Hideki did his best to channel that with a proper final round charge worthy of the King – a wonderful 66 that was the best of the day.

What might have been if he hadn’t messed up the 15th? The Japanese has been epic at times this week, recapturing the form that saw him sweep to victory after victory at the turn of the year.

It wasn’t quite enough. But on a day which couldn’t recapture the scoring or the excitement of the first three, Matsuyama offered a brief flicker of interest.


Brian Harman

US Open

It isn’t exciting, but you’ve got to admit Brian Harman’s game is boringly effective.

I’m not sure why that is, because anyone who can stick a 3-wood into these greens and get it to hold – and then sink a 30-footer for birdie – as Harman did early on should raise cheers of Masters proportions.

He put together a late flourish but did anyone really think, at any point, he was going to win? Case closed.

Tommy Fleetwood

US Open

I’d put some of my hard earned on Tommy and thought I was sunk from the moment Sarah Stirk stuck a microphone in his gob two hours before teeing off. Nervous? He looked like me over a four footer.

Anyone see that painful chip at the sixth, where it struck the green and then inched agonisingly down the slope before gathering speed and flying off the front?

That summed up Tommy’s day.
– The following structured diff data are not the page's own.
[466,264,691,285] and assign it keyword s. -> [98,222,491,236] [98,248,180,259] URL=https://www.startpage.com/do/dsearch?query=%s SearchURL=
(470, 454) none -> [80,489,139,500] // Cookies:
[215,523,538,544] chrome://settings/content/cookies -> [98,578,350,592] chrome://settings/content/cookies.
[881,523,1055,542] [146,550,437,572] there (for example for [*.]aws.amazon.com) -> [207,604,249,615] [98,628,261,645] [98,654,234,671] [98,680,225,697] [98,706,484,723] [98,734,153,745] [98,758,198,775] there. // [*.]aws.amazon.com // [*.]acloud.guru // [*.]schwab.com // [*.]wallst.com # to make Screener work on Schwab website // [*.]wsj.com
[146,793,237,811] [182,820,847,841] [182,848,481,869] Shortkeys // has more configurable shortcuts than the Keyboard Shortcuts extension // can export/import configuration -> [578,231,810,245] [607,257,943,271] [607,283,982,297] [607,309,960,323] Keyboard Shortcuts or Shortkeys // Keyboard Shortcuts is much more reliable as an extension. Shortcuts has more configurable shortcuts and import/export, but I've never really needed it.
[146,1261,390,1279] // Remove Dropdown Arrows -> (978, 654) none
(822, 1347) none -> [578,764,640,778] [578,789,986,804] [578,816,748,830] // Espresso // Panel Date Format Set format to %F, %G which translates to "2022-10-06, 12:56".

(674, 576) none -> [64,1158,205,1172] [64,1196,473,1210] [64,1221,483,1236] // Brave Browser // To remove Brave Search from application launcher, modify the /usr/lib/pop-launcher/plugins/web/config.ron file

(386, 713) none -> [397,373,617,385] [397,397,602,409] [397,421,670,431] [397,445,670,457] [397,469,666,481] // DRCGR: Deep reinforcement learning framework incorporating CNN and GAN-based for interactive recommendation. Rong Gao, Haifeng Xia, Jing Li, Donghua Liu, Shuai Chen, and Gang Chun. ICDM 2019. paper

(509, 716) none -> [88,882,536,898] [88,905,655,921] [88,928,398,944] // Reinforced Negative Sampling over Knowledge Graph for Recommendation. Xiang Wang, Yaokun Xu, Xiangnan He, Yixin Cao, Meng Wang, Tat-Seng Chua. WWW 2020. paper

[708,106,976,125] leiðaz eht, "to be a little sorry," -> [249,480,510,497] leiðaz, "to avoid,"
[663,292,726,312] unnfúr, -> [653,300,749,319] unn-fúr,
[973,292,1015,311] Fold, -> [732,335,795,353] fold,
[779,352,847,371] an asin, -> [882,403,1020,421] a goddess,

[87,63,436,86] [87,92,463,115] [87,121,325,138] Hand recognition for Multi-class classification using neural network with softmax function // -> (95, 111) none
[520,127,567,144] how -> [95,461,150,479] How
He hit some lovely irons at times, particularly to start the back 9.

You’ve got to ‘putt’ the ball in the hole, though (As I said it’s been a long week), and Fleetwood couldn’t find enough of those to really contend.

It’s all a bit more fraught than the Abu Dhabi Championship, isn’t it? But Tommy will learn and he’s got the tools to challenge again.


Justin Thomas

US Open

Hero to zero; the day after the night before; after the Lord Mayor’s show; Sorry, I’ve run out of clichés. Justin looked like he’d celebrated his record-setting 63 on Saturday with a Formula 1-style victory spray.

It looked awkward from the very first drive. After three bogeys in the opening five holes, he’d dropped off the TV’s mini leaderboard and was never to return.

A bit part player for the network on the back nine – we only saw him when missing another par putt – that seems incredible for a player who made tournament history barely 24 hours earlier.

Rickie Fowler

US Open

I don’t know who’s more disappointed Fowler didn’t win, my wallet or Butch Harmon. Both of us were trying to find the positives as yet another putt slipped by.

Having now replaced Sergio Garcia as TBPNTWAM – if you don’t know what that acronym means you haven’t watched enough golf – final round disappointment in the four major championships is starting to become a thing for Fowler.

He has to learn how to get it done. Maybe it’s time to finally ditch the orange.